**Try it:** In the text of the material below, substitute "MENSA" for each occurrence of "Mensa" and reproduce the text with nothing else altered.
_ _ _ _
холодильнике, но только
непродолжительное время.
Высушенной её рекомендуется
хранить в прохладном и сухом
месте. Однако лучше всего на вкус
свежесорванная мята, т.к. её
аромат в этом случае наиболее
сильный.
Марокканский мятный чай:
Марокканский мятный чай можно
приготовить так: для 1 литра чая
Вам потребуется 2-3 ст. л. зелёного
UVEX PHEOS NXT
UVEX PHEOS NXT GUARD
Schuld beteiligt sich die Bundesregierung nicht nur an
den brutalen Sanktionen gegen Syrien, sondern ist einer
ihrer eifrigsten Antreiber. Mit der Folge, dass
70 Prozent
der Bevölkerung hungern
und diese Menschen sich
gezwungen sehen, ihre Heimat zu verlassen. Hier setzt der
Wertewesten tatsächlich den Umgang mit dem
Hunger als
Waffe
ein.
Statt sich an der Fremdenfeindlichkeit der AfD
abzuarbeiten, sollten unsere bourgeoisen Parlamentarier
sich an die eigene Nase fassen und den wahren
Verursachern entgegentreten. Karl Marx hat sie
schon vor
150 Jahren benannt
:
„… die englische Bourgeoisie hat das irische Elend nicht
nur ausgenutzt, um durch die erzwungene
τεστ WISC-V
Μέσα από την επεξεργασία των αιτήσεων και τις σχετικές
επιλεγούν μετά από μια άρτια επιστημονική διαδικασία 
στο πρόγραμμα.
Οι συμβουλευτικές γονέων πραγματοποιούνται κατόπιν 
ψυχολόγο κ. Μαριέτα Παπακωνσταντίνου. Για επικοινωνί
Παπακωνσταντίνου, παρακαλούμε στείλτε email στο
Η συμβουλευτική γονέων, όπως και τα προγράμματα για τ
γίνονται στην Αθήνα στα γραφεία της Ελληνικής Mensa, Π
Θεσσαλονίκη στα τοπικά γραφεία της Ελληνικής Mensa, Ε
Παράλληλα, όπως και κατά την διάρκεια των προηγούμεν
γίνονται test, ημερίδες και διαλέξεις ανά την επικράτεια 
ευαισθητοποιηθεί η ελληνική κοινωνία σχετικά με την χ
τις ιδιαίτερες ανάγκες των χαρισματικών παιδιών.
_ _ _ _
**Task answer:**
холодильнике, но только
непродолжительное время.
Высушенной её рекомендуется
хранить в прохладном и сухом
месте. Однако лучше всего на вкус
свежесорванная мята, т.к. её
аромат в этом случае наиболее
сильный.
Марокканский мятный чай:
Марокканский мятный чай можно
приготовить так: для 1 литра чая
Вам потребуется 2-3 ст. л. зелёного
UVEX PHEOS NXT
UVEX PHEOS NXT GUARD
Schuld beteiligt sich die Bundesregierung nicht nur an
den brutalen Sanktionen gegen Syrien, sondern ist einer
ihrer eifrigsten Antreiber. Mit der Folge, dass
70 Prozent
der Bevölkerung hungern
und diese Menschen sich
gezwungen sehen, ihre Heimat zu verlassen. Hier setzt der
Wertewesten tatsächlich den Umgang mit dem
Hunger als
Waffe
ein.
Statt sich an der Fremdenfeindlichkeit der AfD
abzuarbeiten, sollten unsere bourgeoisen Parlamentarier
sich an die eigene Nase fassen und den wahren
Verursachern entgegentreten. Karl Marx hat sie
schon vor
150 Jahren benannt
:
„… die englische Bourgeoisie hat das irische Elend nicht
nur ausgenutzt, um durch die erzwungene
τεστ WISC-V
Μέσα από την επεξεργασία των αιτήσεων και τις σχετικές
επιλεγούν μετά από μια άρτια επιστημονική διαδικασία 
στο πρόγραμμα.
Οι συμβουλευτικές γονέων πραγματοποιούνται κατόπιν 
ψυχολόγο κ. Μαριέτα Παπακωνσταντίνου. Για επικοινωνί
Παπακωνσταντίνου, παρακαλούμε στείλτε email στο
Η συμβουλευτική γονέων, όπως και τα προγράμματα για τ
γίνονται στην Αθήνα στα γραφεία της Ελληνικής MENSA, Π
Θεσσαλονίκη στα τοπικά γραφεία της Ελληνικής MENSA, Ε
Παράλληλα, όπως και κατά την διάρκεια των προηγούμεν
γίνονται test, ημερίδες και διαλέξεις ανά την επικράτεια 
ευαισθητοποιηθεί η ελληνική κοινωνία σχετικά με την χ
τις ιδιαίτερες ανάγκες των χαρισματικών παιδιών.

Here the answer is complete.